Plus un jeu est facile à exécuter, facile il est facile à administrer.
LA RÉTROACTION
Chaque participant doit pouvoir évoluer de façon à recevoir rapidement un feedback à propos de son activité.
Pour être efficace, le feedback doit non seulement être pertinente, il doit aussi être fourni le plus tôt possible après l’action du joueur.
Si le joueur se trouve devant un vide, d’où ne lui parvient aucune information, il lui sera impossible de passer à travers les étapes du développement du jeu.
La contribution française
Pour compléter les travaux de l’équipe de Pierre CORBEIL, Pierre PARAGE (chercheur en Didactique Professionnelle au CNAM) a travaillé en particulier sur les jeux de simulation et propose des critères d’évaluation complémentaires :
LA PROBLÉMATIQUE
Pierre Parage va plus dans le détail du critère de VALIDITÉ en y ajoutant un paramètre essentiel qui est celui de la PROBLÉMATIQUE du travail, c’est-à-dire, qu’il ne suffit pas qu’une situation de jeu soit représentative de la situation professionnelle, elle doit également être représentative des évènements problématiques qui peuvent impacter le travail et auxquels les travailleurs doivent faire face.
L’INTERACTIVITÉ
À différence du sens commun d’interactivité, qui désigne des échanges d’idées entre différentes personnes, Pierre Parage explique que l’apprenant apprend aussi, et surtout, lorsqu’il interagit avec des situations, puisqu’il est amené à mobiliser ses connaissances pour faire face aux problèmes qui ont lieu dans la situation.

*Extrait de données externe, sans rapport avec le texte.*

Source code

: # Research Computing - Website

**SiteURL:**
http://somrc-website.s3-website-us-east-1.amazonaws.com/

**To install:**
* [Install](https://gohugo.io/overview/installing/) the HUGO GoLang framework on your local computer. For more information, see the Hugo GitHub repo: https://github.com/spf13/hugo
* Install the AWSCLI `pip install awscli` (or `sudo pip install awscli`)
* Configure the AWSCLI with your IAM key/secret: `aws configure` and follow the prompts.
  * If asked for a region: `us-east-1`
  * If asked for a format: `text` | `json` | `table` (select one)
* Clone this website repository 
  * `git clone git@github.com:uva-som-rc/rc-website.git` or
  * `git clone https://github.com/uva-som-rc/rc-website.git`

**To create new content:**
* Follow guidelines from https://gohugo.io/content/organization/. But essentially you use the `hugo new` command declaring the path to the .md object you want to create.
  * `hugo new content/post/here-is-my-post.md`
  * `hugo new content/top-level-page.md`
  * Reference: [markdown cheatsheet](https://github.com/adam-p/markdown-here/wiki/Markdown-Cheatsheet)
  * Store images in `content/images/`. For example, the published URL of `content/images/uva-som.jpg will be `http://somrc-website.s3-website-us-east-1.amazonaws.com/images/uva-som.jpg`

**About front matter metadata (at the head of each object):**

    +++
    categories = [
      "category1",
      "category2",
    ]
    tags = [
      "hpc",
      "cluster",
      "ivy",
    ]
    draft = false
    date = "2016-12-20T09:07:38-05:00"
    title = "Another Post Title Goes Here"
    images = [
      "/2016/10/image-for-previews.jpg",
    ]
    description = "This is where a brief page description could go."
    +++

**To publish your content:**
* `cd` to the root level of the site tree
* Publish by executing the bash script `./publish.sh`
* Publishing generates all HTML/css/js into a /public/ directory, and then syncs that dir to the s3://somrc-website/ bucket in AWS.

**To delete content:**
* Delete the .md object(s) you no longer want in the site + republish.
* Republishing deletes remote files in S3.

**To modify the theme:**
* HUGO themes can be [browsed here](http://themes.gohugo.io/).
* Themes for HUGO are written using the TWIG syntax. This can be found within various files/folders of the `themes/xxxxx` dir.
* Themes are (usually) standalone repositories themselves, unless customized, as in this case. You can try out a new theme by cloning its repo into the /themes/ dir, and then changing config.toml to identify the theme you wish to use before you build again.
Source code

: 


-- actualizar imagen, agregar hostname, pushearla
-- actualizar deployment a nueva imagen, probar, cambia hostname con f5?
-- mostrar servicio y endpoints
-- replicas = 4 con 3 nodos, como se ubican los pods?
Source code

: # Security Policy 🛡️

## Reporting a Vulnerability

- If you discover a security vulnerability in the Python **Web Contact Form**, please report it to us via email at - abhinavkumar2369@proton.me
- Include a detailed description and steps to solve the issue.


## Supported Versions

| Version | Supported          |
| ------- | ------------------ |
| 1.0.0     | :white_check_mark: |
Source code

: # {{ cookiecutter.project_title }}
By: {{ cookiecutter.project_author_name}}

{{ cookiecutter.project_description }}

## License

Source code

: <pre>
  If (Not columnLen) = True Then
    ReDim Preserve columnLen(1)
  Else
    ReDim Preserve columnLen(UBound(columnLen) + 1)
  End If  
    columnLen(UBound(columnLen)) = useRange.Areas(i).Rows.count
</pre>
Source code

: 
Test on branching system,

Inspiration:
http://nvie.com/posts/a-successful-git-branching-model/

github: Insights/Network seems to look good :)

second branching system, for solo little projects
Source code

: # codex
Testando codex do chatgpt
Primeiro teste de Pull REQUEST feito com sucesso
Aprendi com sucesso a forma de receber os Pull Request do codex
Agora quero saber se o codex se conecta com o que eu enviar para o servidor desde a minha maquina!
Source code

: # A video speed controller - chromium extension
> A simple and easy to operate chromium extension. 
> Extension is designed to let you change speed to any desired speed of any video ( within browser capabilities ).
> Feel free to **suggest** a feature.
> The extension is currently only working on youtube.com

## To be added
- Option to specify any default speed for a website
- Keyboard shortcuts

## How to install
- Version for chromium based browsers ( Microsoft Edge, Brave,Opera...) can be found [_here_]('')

Et la situation doit aussi « répondre » à l’apprenant, c’est-à-dire que lorsque l’apprenant prend une décision ou effectue une action, dans la situation de jeu, l’apprenant subit les conséquences de son choix et en temps réel.
Cette interaction peut évidemment avoir lieu de manière collective, en discutant entre pairs, mais ce qui compte est ce qui se passe dans l’esprit de l’individu lorsqu’il interagit avec l’objet de l’apprentissage.
LA PROGRESSION
Pour compléter le critère de SYNCHRONISATION, qui permet de définir si le cadre temporel du jeu est en adéquation avec les contraintes temporelles de l’entreprise et le rythme d’apprentissage des participants, Pierre Parage apporte le critère de PROGRESSION qui rappelle que, comme dans tout apprentissage, la situation de jeu doit amener à apprendre de manière progressive, pour que l’apprenant puisse avoir le temps de « se faire à la complexité » de la situation.
LE DIAGNOSTIC
Le jeu doit être un espace générateur de diagnostic, permettant au joueur de définir avec précision quel est le problème à résoudre dans le jeu.
Avec une bonne compréhension du problème, le joueur peut ainsi réorganiser ses connaissances.
LE DÉBRIEFING
Le critère de RÉTROACTION expliquée par l’équipe canadienne prend en considération le feedback donné par le formateur aux apprenants.
Pierre Parage dit que le feedback doit être aussi produit par la situation elle-même : quand un joueur prend une décision, son action produira des conséquences, qui constituent un feedback immédiat, implicite dans la situation.
Le fait de jouer collectivement permet aussi d’obtenir un feedback de la part des comportements des autres joueurs, par exemple, en voyant un joueur faire une erreur, les autres joueurs obtiennent une information qui leur permet d’éviter de faire la même erreur.
Références Bibliographiques :
- Pierre CORBEIL, Dany LAVEAULT, Michel SAINT-GERMAIN, Jeux et activités de simulation : des outils pour une éducation au développement international, Agence canadienne de développement international, 1989.
- Psychopédagogie du jeu de simulation pour l’apprentissage de l’histoire, Academia – Québec.
- D. LAVEAULT et P. CORBEIL, Psychopédagogie du jeu de simulation pour l’apprentissage de l’histoire, Revue des sciences de l’éducation, vol. 12, n°1, 1986.